Apesar de ser uma técnica centenária, os performers de mastro chinês portugueses devem poder contar-se pelos dedos das mãos. Mas não é por aí que o espetáculo começa, apesar de essa ser a fase mais interessante. Tudo se inicia numa pilha de cadeiras da escola com as pernas enfaixadas umas nas outras, umas viradas para cima, outras para baixo, outras para o lado, como se fossem um monte de entulho desorganizado.
Um único personagem (João Paulo Santos), com traços cómicos, começa a tentar chegar ao topo da pilha de cadeiras encarrapitando-se nas de baixo e nós, na plateia, quase que temos a certeza que também conseguiríamos fazer aquilo… mas é mentira. João Paulo Santos joga com a gravidade e o seu peso com muita mestria e uma delicadeza exemplar, digna daquilo que é a câmara lenta no cinema – cada movimento do seu corpo é claro e limpo, vê-se o corpo a deslizar pelo ar, em suspenso.

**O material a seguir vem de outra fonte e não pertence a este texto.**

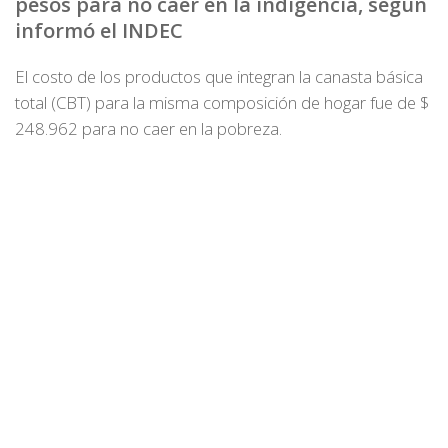
pesos para no caer en la indigencia, según
informó el INDEC
El costo de los productos que integran la canasta básica
total (CBT) para la misma composición de hogar fue de $
248.962 para no caer en la pobreza.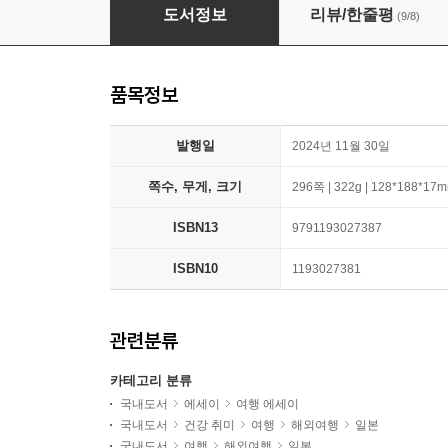
도쿄 킷사텐 여행
도서정보
리뷰/한줄평
(9/8)
품목정보
발행일
2024년 11월 30일
쪽수, 무게, 크기
296쪽 | 322g | 128*188*17
ISBN13
9791193027387
ISBN10
1193027381
관련분류
카테고리 분류
국내도서
에세이
여행 에세이
국내도서
건강 취미
여행
해외여행
일본
국내도서
여행
해외여행
일본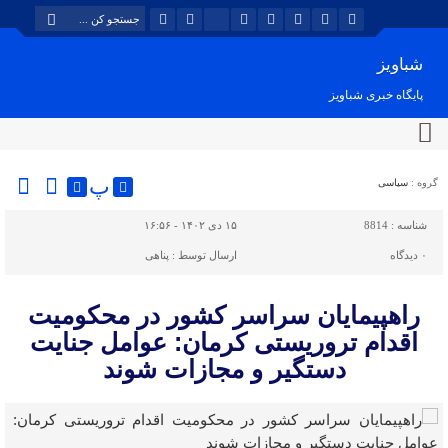
شباویز
پایگاه خبری شباویز
پ
گروه :
سیاسی
شناسه :
8814
۱۵ دی ۱۴۰۲ - ۱۶:۵۶
۰
دیدگاه
ارسال توسط :
پناهی
راهپیمایان سراسر کشور در محکومیت
اقدام تروریستی کرمان: عوامل جنایت
دستگیر و مجازات شوند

Um dos momentos mais curiosos do espetáculo é quando o performer começa a fazer uma pirâmide de cadeiras sobrepostas, transportando-as na subida do mastro chinês, uma a uma, seis ou sete, e depois se coloca no topo da pirâmide. A ver da plateia, dir-se-ia que há 90% de probabilidade de aquilo tudo deslizar e ele cair, mas não: ele é o homem flutuante.
De fundo há uma história que vai correndo, contando a história de um contador de histórias, às vezes de acordo e outras vezes contra o que se está a passar em palco, mas sem interferir. A voz de Miguel Borges funciona bem como paisagem sonora, envolve e torna a cena mais etérea. Diz a sinopse, e bem, que o espetáculo se trata de “um corpo em busca da sua poesia”.
É um espetáculo que dá saúde e renovação ao circo em Portugal. O circo está diferente. O novo circo, ou circo contemporâneo, tem uma linha que liga as performances, têm um pensamento lá atrás que quer um objetivo além de mostrar habilidades. O circo continua também a ter de ter perigo e técnicas difíceis de desenvolver, que demoram anos a conseguir… anos cada vez mais longos. O circo contemporâneo exige um intocável domínio da técnica, uma limpeza e um rigor que nos envolve e nos leva na sua ilusão.